The People additionally contend that the court had inherent authority to continue Courtney's preliminary hearing without granting his own recognizance release. They rely on the assertion that the court was faced with a dilemma created by Courtney when he decided to abscond to Nevada, creating the necessity for a continuance to ensure a joint preliminary hearing. In essence, the People are asking this court to create new exceptions to those expressly listed in section 859b for situations in which the People can establish a legitimate public interest that outweighs the incarcerated defendant's interest in being set at liberty when the preliminary hearing is delayed. As the Supreme Court recognized in Standish, however, the Legislature already considered this question and provided an exhaustive list of the situations in which the defendant's liberty interest is outweighed by other interests.

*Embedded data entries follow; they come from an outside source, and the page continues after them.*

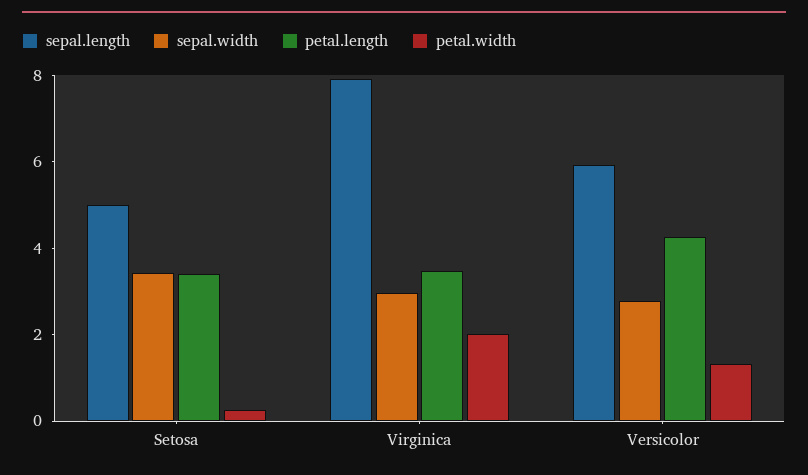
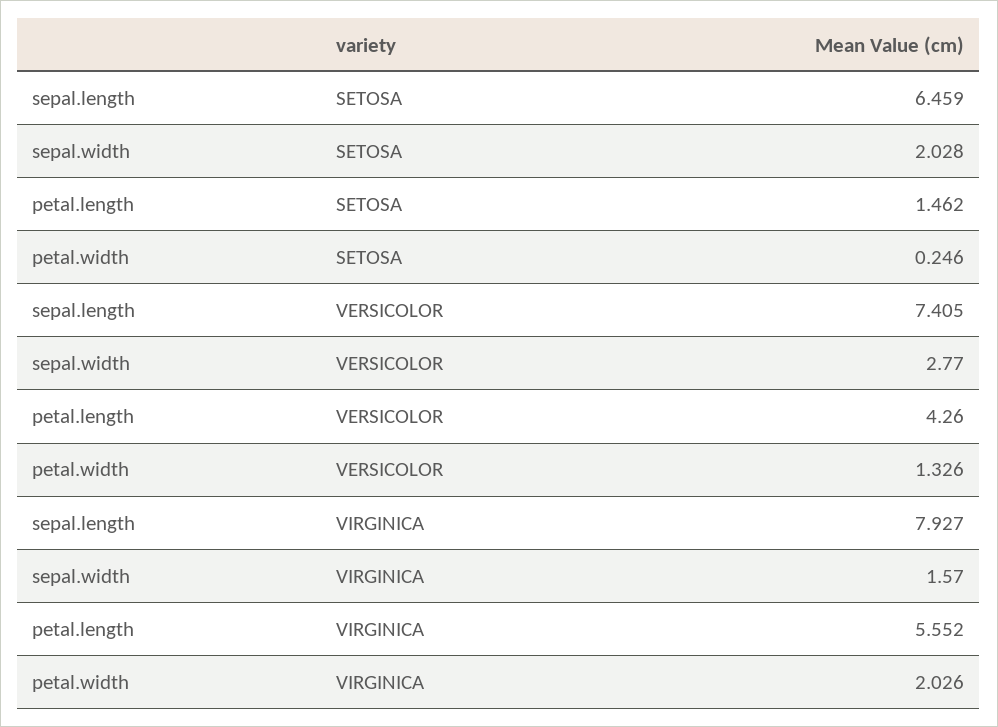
sepal.length, Setosa: 5 -> 6.459
sepal.width, Setosa: 3.5 -> 2.028
petal.length, Setosa: 3.5 -> 1.462
sepal.width, Virginica: 3 -> 1.57
petal.length, Virginica: 3.5 -> 5.552
sepal.length, Versicolor: 6 -> 7.405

In the words of the Standish court, "[t]he People evidently wish that a different balance had been struck to cover additional situations, but that did not occur. The Legislature, of course, is free to revise the statute as it wishes within constitutional limits, but the current language of the statute does not support the People's position." (Standish, supra, 38 Cal.4th at p. 871.) Where the Supreme Court has declined to add judicially created exceptions to the Legislature's express list in section 859b, we are without authority to reach a different conclusion.

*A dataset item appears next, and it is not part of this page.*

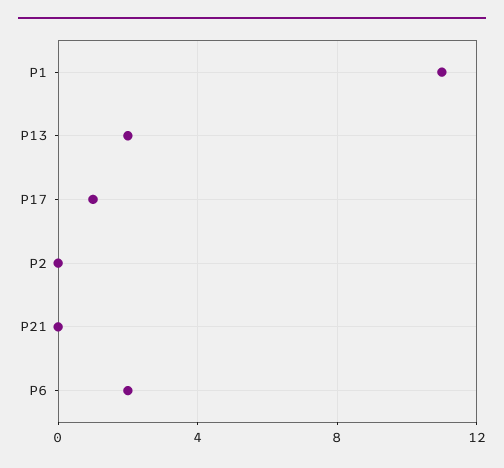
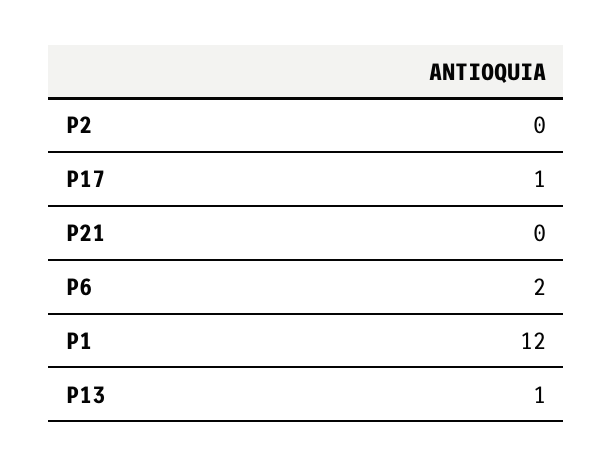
P1: 11 -> 12
P13: 2 -> 1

At oral argument, for the first time and without any reference to specific sections or language, the People suggested that constitutional amendments included in the passage of Marsy's Law by the voters in 2008 somehow affect the viability of Standish. (See Cal. Const., art. I, § 28; see generally In re Vicks (2013) 56 Cal.4th 274, 281.) We decline to consider this unbriefed and undeveloped contention. --------
DISPOSITION
The superior court's order of May 24, 2018, denying petitioner's petition for writ of mandate is vacated. The court is directed to release petitioner on his own recognizance after conducting a hearing to determine the appropriate conditions, if any, to that release pursuant to section 1318. The opinion is made final immediately as to this court. (Cal. Rules of Court, rule 8.387(b)(3)(A).)
DATO, J. WE CONCUR: HUFFMAN, Acting P. J. HALLER, J.